_Selected text_
-- Opening Marker --
How many subordinates does Marcia have?

How many subordinates does Marcia Have?
If
(1) there are between 200 and 500 lists she could make consisting of the names of at least 2 of her subordinates.
(2) there are 28 ways that she could decide which 2 subordinates she will recommend promoting.


This is a very very interesting problem and the best explanation I could come with is this -

Imagine you have nine open slots and nine digits from 1 to 9, repetition is allowed and you can fill those slots with the digits, it gives you 9^9 entire combinations.

Similarly, you have n open slots and n candidates, each candidate can either fill the slot or not. So that gives 2 possibilities for each slot. For n slots, 2^n. This is practically, all the possible combinations of filling in those slots.

Now given in stmt 1 is that - all such possible combinations range between 200 and 500. So 200 < 2^n < 500. Therefore, n = 8.
-- Closing Marker --
_Supplied records_
-- Opening Marker --
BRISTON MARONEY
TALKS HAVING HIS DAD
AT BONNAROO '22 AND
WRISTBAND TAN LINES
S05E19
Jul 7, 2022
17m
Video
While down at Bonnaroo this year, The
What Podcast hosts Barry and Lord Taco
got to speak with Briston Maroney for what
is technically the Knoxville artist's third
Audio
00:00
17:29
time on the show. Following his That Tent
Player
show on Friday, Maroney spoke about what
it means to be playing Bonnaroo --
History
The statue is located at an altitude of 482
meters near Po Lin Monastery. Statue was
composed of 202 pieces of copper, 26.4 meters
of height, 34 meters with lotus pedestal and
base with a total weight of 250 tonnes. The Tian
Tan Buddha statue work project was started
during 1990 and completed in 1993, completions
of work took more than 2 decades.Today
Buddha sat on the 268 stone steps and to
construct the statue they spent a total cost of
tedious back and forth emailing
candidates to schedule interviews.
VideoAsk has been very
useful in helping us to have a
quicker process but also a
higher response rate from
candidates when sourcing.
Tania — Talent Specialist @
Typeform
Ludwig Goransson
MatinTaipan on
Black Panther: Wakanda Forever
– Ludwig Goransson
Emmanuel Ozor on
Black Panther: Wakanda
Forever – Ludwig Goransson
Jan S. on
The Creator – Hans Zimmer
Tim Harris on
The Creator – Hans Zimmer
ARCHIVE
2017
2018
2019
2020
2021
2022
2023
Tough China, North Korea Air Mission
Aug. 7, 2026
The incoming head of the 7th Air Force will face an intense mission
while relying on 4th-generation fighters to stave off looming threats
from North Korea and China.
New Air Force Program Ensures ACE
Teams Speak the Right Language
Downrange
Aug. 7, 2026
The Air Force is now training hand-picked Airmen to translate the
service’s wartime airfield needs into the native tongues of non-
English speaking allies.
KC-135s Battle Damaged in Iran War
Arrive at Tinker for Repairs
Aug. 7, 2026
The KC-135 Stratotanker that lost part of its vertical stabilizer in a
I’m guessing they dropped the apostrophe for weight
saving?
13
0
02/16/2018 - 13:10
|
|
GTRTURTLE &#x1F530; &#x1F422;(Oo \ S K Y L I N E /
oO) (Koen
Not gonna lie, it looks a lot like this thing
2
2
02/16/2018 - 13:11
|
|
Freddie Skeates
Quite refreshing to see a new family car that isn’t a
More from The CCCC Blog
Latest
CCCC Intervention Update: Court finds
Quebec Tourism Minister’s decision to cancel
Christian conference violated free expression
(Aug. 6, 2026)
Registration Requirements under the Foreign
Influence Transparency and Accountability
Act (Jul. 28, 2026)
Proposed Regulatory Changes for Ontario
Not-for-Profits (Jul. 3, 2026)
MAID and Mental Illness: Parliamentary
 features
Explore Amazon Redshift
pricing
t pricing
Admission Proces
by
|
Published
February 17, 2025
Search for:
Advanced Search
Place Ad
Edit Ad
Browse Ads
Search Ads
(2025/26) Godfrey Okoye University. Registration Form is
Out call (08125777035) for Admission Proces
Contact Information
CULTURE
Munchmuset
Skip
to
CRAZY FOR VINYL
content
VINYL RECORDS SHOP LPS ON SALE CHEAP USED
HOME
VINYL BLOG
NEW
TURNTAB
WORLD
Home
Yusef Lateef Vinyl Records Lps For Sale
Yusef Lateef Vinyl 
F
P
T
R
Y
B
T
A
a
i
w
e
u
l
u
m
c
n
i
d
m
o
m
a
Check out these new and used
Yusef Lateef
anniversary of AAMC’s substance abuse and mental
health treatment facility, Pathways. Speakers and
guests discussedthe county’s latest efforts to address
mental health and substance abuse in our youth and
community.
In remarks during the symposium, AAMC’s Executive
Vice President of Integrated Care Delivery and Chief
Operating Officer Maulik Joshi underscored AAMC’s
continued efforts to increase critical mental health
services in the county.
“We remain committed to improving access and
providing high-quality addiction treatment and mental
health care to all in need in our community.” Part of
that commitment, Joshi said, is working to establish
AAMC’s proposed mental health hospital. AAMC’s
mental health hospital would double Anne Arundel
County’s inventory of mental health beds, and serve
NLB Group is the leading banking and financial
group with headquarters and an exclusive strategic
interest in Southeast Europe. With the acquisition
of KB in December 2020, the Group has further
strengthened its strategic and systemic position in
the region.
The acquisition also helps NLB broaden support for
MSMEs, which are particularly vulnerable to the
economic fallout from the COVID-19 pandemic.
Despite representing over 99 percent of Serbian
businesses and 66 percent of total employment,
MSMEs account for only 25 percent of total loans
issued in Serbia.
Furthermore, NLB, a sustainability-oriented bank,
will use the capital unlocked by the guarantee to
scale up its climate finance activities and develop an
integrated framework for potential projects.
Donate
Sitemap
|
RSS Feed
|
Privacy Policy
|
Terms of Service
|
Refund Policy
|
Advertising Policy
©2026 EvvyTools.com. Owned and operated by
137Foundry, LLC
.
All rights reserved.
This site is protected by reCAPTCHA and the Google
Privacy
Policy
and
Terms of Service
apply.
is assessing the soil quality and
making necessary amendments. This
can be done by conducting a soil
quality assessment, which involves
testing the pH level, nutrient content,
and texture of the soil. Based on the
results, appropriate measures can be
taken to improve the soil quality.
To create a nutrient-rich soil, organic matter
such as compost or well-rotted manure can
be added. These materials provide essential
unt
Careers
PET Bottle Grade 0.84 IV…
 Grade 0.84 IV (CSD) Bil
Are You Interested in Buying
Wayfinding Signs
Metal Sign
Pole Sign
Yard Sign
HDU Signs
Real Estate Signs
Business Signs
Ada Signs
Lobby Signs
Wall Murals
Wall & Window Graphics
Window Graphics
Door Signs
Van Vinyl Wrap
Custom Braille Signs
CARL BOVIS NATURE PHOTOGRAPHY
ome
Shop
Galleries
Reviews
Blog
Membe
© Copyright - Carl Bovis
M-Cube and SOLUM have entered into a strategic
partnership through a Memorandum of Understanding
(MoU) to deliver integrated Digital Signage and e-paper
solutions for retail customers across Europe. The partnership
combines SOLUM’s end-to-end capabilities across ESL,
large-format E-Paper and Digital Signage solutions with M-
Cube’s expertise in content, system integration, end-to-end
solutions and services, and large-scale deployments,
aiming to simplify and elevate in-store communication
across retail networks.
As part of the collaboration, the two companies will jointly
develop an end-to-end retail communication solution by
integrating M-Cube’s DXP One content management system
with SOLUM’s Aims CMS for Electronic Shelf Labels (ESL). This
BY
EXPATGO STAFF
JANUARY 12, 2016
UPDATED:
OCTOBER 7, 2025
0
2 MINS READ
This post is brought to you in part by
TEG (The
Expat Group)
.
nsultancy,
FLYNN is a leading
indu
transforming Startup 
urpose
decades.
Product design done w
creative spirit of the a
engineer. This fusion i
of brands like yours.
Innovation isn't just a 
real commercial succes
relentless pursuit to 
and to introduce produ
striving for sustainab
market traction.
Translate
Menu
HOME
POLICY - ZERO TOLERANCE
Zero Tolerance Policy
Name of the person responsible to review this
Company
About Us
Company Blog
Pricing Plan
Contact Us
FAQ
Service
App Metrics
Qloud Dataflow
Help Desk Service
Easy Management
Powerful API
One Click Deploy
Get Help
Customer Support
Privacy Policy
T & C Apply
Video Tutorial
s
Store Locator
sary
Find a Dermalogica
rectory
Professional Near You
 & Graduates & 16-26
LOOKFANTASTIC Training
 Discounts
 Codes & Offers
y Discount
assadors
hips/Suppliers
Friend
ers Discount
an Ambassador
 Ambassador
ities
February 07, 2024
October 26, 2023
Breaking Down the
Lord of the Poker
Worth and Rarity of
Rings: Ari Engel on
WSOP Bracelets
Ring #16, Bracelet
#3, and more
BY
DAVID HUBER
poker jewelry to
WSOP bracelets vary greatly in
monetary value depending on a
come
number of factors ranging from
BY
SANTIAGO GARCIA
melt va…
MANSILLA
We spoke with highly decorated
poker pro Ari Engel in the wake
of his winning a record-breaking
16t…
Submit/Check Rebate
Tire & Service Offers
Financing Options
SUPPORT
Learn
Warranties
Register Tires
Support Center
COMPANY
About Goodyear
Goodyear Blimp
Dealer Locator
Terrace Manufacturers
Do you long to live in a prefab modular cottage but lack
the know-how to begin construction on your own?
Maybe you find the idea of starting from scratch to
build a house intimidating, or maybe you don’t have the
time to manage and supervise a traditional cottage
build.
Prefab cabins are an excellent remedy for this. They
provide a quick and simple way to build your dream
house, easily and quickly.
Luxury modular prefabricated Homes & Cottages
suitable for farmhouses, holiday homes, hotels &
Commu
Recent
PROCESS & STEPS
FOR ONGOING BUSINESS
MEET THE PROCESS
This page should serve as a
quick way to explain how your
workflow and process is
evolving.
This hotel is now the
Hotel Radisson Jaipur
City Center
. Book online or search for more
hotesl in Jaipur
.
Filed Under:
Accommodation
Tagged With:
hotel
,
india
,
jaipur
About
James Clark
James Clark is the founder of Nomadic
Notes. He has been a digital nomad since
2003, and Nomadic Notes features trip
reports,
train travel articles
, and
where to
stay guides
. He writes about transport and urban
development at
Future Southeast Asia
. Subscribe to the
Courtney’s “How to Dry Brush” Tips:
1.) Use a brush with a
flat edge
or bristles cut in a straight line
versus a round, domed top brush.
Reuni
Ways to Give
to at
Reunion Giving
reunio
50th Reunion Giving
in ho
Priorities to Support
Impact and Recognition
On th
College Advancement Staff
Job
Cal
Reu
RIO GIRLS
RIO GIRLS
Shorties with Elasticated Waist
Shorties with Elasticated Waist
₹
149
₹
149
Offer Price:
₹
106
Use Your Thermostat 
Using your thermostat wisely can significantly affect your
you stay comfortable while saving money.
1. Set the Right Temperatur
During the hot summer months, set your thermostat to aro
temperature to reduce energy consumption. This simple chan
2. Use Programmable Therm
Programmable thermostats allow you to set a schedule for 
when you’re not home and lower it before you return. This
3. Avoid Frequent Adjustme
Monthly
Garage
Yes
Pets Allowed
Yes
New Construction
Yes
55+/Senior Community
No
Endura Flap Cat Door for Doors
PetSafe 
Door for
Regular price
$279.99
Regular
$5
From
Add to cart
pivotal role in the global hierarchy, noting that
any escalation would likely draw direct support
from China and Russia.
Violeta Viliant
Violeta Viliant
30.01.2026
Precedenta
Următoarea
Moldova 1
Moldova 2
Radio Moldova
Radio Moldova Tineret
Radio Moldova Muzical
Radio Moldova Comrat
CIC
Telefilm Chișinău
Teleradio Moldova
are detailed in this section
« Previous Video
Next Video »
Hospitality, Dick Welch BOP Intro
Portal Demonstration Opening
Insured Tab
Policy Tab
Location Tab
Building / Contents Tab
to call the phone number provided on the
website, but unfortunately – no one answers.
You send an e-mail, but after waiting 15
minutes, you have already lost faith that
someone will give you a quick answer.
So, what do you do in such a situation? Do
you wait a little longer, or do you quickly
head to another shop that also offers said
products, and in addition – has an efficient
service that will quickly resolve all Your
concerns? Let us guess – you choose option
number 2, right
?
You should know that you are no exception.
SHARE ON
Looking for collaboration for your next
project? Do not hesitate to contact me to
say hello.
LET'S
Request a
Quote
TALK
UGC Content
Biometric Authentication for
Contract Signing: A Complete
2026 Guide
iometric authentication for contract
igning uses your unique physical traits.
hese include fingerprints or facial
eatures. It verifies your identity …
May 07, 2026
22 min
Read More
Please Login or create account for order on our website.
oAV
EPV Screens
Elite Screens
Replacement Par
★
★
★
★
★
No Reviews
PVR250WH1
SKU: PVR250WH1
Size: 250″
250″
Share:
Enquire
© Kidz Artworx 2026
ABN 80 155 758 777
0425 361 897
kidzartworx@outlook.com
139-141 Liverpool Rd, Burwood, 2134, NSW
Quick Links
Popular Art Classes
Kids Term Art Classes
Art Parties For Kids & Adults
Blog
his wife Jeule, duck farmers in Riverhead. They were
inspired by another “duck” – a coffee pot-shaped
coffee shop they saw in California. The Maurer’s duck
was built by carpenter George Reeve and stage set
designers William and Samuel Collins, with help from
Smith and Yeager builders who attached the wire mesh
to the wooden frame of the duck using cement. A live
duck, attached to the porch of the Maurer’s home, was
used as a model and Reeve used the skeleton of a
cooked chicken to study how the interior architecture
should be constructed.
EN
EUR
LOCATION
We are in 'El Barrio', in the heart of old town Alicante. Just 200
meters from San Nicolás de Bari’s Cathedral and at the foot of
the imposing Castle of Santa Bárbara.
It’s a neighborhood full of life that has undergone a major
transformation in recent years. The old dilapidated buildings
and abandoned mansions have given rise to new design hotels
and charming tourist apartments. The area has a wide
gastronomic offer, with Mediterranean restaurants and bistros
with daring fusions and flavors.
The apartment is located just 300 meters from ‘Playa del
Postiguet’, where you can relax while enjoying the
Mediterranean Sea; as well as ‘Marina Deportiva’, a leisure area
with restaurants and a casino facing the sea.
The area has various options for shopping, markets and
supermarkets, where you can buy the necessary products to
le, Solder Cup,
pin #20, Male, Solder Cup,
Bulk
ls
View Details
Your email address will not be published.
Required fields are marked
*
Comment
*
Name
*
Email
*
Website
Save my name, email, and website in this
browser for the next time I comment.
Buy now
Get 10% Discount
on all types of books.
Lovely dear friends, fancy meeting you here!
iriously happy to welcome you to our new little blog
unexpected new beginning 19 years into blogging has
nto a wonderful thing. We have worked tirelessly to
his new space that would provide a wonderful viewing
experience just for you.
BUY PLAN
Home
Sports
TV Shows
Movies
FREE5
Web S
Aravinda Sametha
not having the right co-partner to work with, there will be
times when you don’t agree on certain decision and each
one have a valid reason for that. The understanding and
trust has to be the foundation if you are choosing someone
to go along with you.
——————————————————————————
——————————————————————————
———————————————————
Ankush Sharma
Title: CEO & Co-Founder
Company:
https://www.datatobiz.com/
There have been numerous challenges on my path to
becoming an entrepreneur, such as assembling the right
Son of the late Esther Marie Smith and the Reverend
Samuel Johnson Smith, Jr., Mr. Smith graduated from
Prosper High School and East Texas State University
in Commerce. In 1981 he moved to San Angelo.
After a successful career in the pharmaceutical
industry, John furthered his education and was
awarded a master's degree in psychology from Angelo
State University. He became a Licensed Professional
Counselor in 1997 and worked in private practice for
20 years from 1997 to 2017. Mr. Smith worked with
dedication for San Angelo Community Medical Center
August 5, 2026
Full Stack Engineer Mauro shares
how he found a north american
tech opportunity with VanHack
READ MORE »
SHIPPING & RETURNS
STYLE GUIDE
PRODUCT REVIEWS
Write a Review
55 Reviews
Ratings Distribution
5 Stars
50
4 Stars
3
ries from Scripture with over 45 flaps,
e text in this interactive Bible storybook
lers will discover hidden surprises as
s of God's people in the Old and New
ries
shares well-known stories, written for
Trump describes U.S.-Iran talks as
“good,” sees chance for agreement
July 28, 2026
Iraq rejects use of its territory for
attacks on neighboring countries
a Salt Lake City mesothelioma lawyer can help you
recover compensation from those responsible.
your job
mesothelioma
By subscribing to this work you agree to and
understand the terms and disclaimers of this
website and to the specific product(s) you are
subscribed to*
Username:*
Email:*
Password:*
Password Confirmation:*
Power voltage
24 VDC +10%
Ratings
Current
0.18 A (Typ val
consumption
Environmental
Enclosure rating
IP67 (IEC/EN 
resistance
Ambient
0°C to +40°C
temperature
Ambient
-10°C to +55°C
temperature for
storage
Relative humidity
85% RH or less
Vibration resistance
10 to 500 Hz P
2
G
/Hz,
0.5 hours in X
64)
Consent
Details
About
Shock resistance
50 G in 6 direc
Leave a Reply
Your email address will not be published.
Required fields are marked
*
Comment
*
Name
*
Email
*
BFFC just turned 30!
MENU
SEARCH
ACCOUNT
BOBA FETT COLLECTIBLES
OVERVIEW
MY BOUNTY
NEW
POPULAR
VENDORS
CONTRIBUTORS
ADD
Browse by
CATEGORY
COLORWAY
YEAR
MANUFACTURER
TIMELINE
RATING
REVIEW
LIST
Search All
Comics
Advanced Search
-- Closing Marker --
_Exercise_
From the post on Marcia's subordinates, reproduce the part that opens with the words containing "Similarly, you have" and closes with "in those slots.". The records stand apart from the post on Marcia's subordinates.

_Response to this exercise_
Similarly, you have n open slots and n candidates, each candidate can either fill the slot or not. So that gives 2 possibilities for each slot. For n slots, 2^n. This is practically, all the possible combinations of filling in those slots.